Retirement Planning

What is Retirement Planning?

Retirement planning is the process of setting retirement income goals and the actions and decisions necessary to achieve those goals. Retirement planning includes identifying sources of income, estimating expenses, implementing a savings program, and managing assets and risk. It is an essential part of financial planning.

An increase in average life expectancy increases the need for retirement planning.

Planning for retirement not only ensures an additional source of income but also helps in dealing with medical emergencies, fulfil life aspirations and more importantly financially independent.

Why do you need retirement planning?

Retirement comes in everyone’s life, but before you get ready, you will be facing daily living expenses, grappling with medical costs, and fighting with rising inflation. There are always emergencies in old age. So, must have a sufficient retirement corpus to deal with all these is very crucial. Generally we lose track of a long-term goal unless we have planned retirement planning.

Following are the reasons why retirement planning is essential:

  • One cannot work forever.
  • Inflation risk.
  • The average life expectancy is increasing.
  • Medical emergencies in higher age.
  • Time to fulfill life aspirations.
  • Relying on pension or just any single source of income is risky.
  • Do not depend on children.

What is the process of Retirement Planning?

Retirement planning is not an art but definitive steps which requires holistic approach to study one’s current financial health, long-term goals and risk appetite to design a plan that addresses the retirement and other long-term goals of an individual.

It involves a step-by-step approach:
Step 1: Identifying your financial and retirement goals
Step 2: Analysing your current financial situation
Step 3: Risk Profiling
Step 4: Asset Allocation
Step 5: Investment Allocation Strategy
Step 6: Periodic Monitoring and Rebalancing
It is better to seek financial planner /advisor professional advice and create a comprehensive roadmap based on the different stages of your life to meet your financial requirements.

Why do I start early with my Retirement Planning?

It’s never too early to start. Wealth creation is a time-taking process and usually lasts throughout your lifetime. So the earlier you start the more time your money gets to multiply. By starting early with your retirement planning you can benefit from the power of compounding, manage the longevity risk and maximize your returns from high-risk and aggressive investments options.  It’s always wise to start saving early.

If  I start late, can I still plan my retirement?

Starting late with retirement planning poses few difficulties for creating a strong corpus and sufficient wealth to see you through retirement. However it’s never too late to start. You can take the following measures to make up for starting late:

  • Cut down expenses.
  • Seek financial expert advice / professional help to create a roadmap for you to maximize your savings without compromising your standard of living.
  • Choose investment options that give you higher returns.
  • Look for additional income , if possible.
  • Start immediately.

Retirement planning is ideally a life-long process.
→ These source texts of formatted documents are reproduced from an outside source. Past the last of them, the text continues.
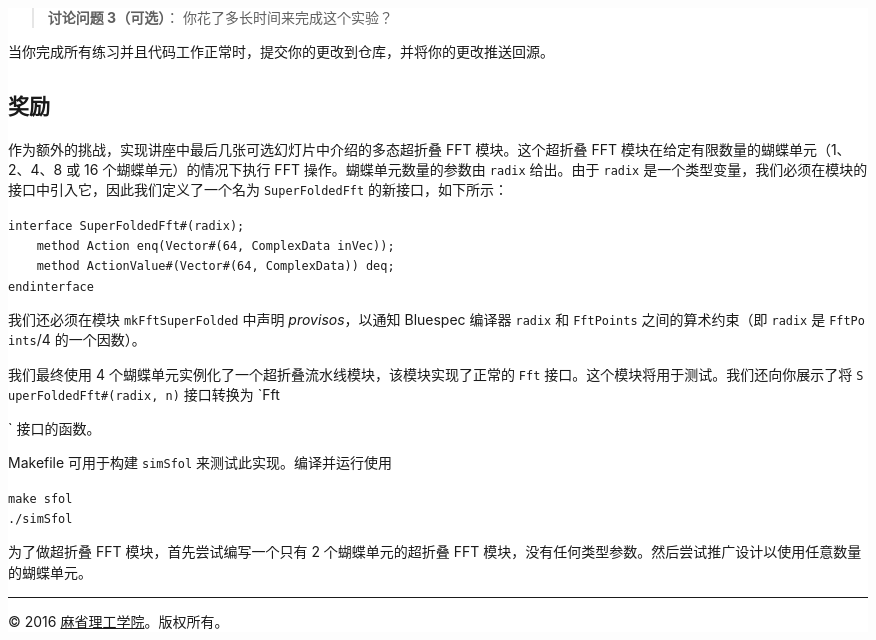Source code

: > **讨论问题 3（可选）**： 你花了多长时间来完成这个实验？

当你完成所有练习并且代码工作正常时，提交你的更改到仓库，并将你的更改推送回源。

## 奖励

作为额外的挑战，实现讲座中最后几张可选幻灯片中介绍的多态超折叠 FFT 模块。这个超折叠 FFT 模块在给定有限数量的蝴蝶单元（1、2、4、8 或 16 个蝴蝶单元）的情况下执行 FFT 操作。蝴蝶单元数量的参数由 `radix` 给出。由于 `radix` 是一个类型变量，我们必须在模块的接口中引入它，因此我们定义了一个名为 `SuperFoldedFft` 的新接口，如下所示：

```bsv
interface SuperFoldedFft#(radix);
    method Action enq(Vector#(64, ComplexData inVec));
    method ActionValue#(Vector#(64, ComplexData)) deq;
endinterface
```

我们还必须在模块 `mkFftSuperFolded` 中声明 *provisos*，以通知 Bluespec 编译器 `radix` 和 `FftPoints` 之间的算术约束（即 `radix` 是 `FftPoints`/4 的一个因数）。

我们最终使用 4 个蝴蝶单元实例化了一个超折叠流水线模块，该模块实现了正常的 `Fft` 接口。这个模块将用于测试。我们还向你展示了将 `SuperFoldedFft#(radix, n)` 接口转换为 `Fft

` 接口的函数。

Makefile 可用于构建 `simSfol` 来测试此实现。编译并运行使用

```shell
make sfol
./simSfol
```

为了做超折叠 FFT 模块，首先尝试编写一个只有 2 个蝴蝶单元的超折叠 FFT 模块，没有任何类型参数。然后尝试推广设计以使用任意数量的蝴蝶单元。

------

© 2016 [麻省理工学院](http://web.mit.edu/)。版权所有。
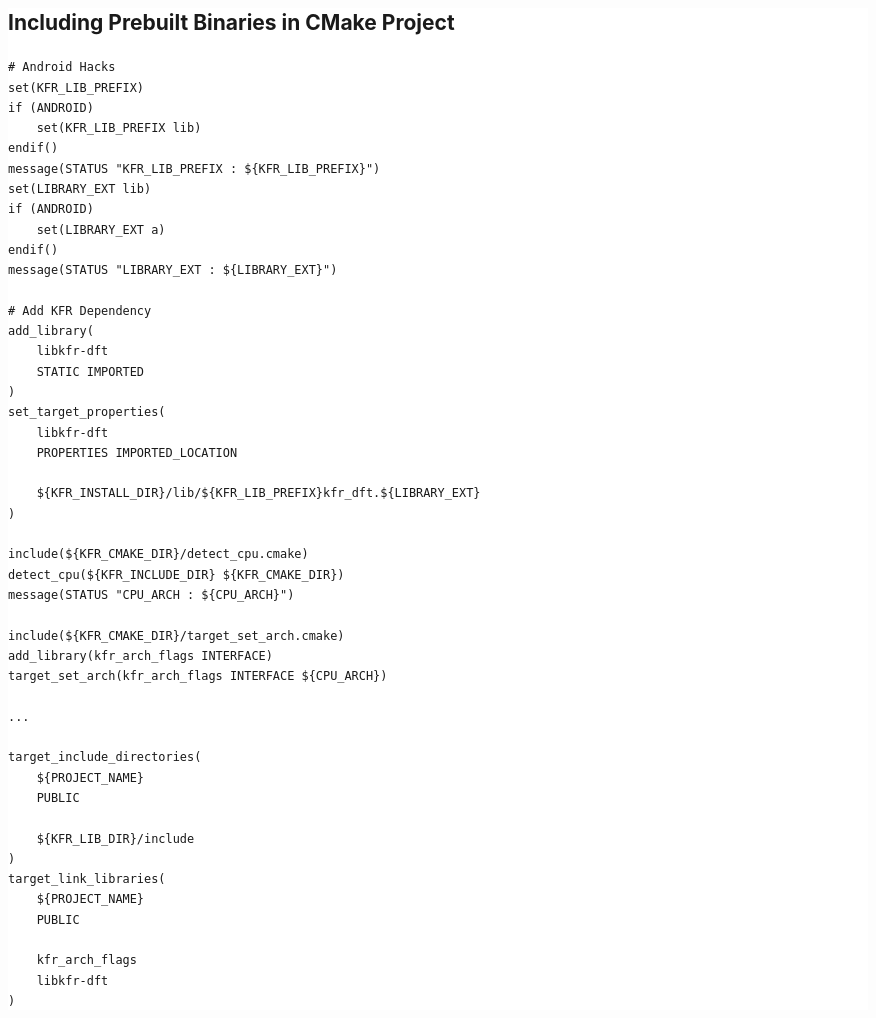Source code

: ## Including Prebuilt Binaries in CMake Project
```
# Android Hacks
set(KFR_LIB_PREFIX)
if (ANDROID)
    set(KFR_LIB_PREFIX lib)
endif()
message(STATUS "KFR_LIB_PREFIX : ${KFR_LIB_PREFIX}")
set(LIBRARY_EXT lib)
if (ANDROID)
    set(LIBRARY_EXT a)
endif()
message(STATUS "LIBRARY_EXT : ${LIBRARY_EXT}")

# Add KFR Dependency
add_library(
    libkfr-dft
    STATIC IMPORTED
)
set_target_properties(
    libkfr-dft
    PROPERTIES IMPORTED_LOCATION
    
    ${KFR_INSTALL_DIR}/lib/${KFR_LIB_PREFIX}kfr_dft.${LIBRARY_EXT}
)

include(${KFR_CMAKE_DIR}/detect_cpu.cmake)
detect_cpu(${KFR_INCLUDE_DIR} ${KFR_CMAKE_DIR})
message(STATUS "CPU_ARCH : ${CPU_ARCH}")

include(${KFR_CMAKE_DIR}/target_set_arch.cmake)
add_library(kfr_arch_flags INTERFACE)
target_set_arch(kfr_arch_flags INTERFACE ${CPU_ARCH})

...

target_include_directories(
    ${PROJECT_NAME}
    PUBLIC

    ${KFR_LIB_DIR}/include
)
target_link_libraries(
    ${PROJECT_NAME}
    PUBLIC

    kfr_arch_flags
    libkfr-dft
)
```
You can start at any time, but it works best if you factor it into your financial planning from the beginning.

Benefits of Retirement Planning

  • Stress-free life: This is the most significant outcome of retirement planning. Retirement planning helps to lead a peaceful and stress-free life. With having investments that earn regular income during retirement leads to a worry-free life. Retirement is the age where one has to relax and reap the benefits of all the hard work.
  • Money works for you: In the younger days, you works for money, so, it is the time when the money one earned should do all the work. To achieve this, one has to start their investments towards retirement at a very young age. Starting small also helps in generating significant returns in the future.
  • Tax benefits: Retirement planning also helps in tax saving. For example, investments in PPF and NPS qualify for tax exemption under Section 80C & 80D of the Income Tax Act. These are long term investments suitable for retirement ,at the same time also qualify for tax saving.
  • Cost-effective: Planning for retirement at a young age will help in reducing the cost. For example, in an insurance policy the premium amount to be paid will be lesser when the policyholder is younger. While getting insurance during retirement becomes costly.
  • Inflation beating returns: Investing in retirement will help in earning inflation-beating returns. Holding money in a bank savings account will not generate high returns. Therefore, proper investment planning will help one to generate significant returns in the long term. Also, it is important to start investing early. This helps in averaging out the impact of market volatility.